ABSTRACT OF THE DISSERTATION
Theory and Applications of NMR to Problems in Material Science and Analytical Chemistry
by
Arun Agarwal
Doctor of Philosophy, Graduate Program in Chemistry
University of California, Riverside, August, 2010
Dr. Leonard J Mueller, Chairperson
Recent developments in NMR spectroscopy have seen an increase in its application for the study of structure and dynamics in the field of material science. NMR can be used as a complementary technique to X-ray diffraction and other structure probing techniques such as AFM and STM in the study of complex systems. Due to its non-invasive nature, measurements can be made on samples without altering their structural or functional properties.

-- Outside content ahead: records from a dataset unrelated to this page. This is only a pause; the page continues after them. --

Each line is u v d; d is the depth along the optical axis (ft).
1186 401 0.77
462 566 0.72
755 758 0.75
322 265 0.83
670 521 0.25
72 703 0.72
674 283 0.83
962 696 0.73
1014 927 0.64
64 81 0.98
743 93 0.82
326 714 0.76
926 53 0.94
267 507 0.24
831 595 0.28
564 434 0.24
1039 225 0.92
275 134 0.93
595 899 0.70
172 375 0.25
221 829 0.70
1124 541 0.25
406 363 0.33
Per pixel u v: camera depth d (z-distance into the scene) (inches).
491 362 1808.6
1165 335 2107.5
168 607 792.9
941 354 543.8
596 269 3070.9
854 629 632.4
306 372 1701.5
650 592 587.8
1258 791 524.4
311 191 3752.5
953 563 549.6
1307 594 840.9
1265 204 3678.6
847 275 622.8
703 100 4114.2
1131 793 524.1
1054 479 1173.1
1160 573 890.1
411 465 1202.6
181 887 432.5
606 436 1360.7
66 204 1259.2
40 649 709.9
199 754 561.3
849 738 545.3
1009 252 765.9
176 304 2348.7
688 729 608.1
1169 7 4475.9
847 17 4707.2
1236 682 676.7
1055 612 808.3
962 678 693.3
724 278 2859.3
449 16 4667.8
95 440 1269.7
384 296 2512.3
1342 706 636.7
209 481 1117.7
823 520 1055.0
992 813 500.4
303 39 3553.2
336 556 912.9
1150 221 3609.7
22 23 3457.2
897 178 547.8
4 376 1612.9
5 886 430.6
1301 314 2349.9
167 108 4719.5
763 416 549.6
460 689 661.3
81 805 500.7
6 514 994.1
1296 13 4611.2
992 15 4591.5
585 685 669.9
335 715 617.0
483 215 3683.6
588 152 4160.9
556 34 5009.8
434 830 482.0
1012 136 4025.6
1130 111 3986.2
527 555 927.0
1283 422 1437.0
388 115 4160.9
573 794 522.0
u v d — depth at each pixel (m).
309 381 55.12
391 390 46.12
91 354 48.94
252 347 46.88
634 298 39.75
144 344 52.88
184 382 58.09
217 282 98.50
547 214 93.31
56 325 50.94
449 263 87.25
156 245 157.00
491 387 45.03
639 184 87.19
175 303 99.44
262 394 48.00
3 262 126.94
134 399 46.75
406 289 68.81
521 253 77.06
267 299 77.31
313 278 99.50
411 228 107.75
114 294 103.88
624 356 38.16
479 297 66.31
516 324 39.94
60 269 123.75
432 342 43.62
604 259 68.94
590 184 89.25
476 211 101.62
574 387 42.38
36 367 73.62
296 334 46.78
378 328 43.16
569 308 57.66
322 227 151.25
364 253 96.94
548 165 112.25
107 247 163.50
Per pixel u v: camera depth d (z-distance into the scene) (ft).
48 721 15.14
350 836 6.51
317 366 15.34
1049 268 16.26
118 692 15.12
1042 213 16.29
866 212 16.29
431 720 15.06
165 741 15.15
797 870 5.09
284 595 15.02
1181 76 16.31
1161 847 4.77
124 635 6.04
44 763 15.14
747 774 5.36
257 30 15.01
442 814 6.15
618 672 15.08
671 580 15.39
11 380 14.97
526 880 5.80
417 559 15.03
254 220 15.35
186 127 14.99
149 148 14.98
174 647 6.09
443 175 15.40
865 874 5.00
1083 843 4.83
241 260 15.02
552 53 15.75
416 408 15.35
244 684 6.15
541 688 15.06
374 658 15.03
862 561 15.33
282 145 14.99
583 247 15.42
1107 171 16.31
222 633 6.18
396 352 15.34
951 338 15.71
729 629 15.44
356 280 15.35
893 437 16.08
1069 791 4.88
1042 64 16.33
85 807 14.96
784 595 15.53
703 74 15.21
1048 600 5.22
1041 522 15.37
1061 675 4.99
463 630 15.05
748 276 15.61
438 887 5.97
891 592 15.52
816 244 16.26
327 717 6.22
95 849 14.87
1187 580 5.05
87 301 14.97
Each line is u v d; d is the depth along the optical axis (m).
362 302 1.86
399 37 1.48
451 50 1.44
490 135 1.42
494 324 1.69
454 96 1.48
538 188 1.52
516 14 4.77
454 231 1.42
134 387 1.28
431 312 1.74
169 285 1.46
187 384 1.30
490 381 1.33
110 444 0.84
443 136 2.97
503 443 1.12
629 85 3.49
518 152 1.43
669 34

In this thesis three different application of solid-state NMR will be highlighted. First, the butyl-substituted spiro-biphenalenyl radical will be studied. This molecule is a member of a new class of organic conductors which posses the highest conductivity of any neutral organic molecular solid via a magnetic phase transition. 13C chemical shift measurements allow us to track the transition between the diamagnetic and paramagnetic states, which we find builds in as a gradual increase in the spin-density at the aromatic sites and a decrease in the electron spin-spin coupling between adjacent radicals. Our model suggests that the electron is not delocalized over the entire molecule, but is in fast exchange between the phenalenyl rings.
Next, the photophysics of photomechanically responsive molecular crystal nanostructures based on anthracene esters is studied using solid-state NMR. A detailed study of these materials provides significant insight into the molecular-level dynamics that give rise to the micron-scale response of the nanorods. This work provides insight into how solid-state photochemistry within nanostructured molecular crystals can give rise to novel photomechanical behavior on micron lengthscales.
Finally, the last chapter discusses several examples of analytical applications of NMR. A combined approach of using solid as well as solution state NMR spectroscopy to study the stereo-chemical and functional properties of industrially useful compounds has been presented. The approach taken has the potential to be used for a wide variety of industrial applications.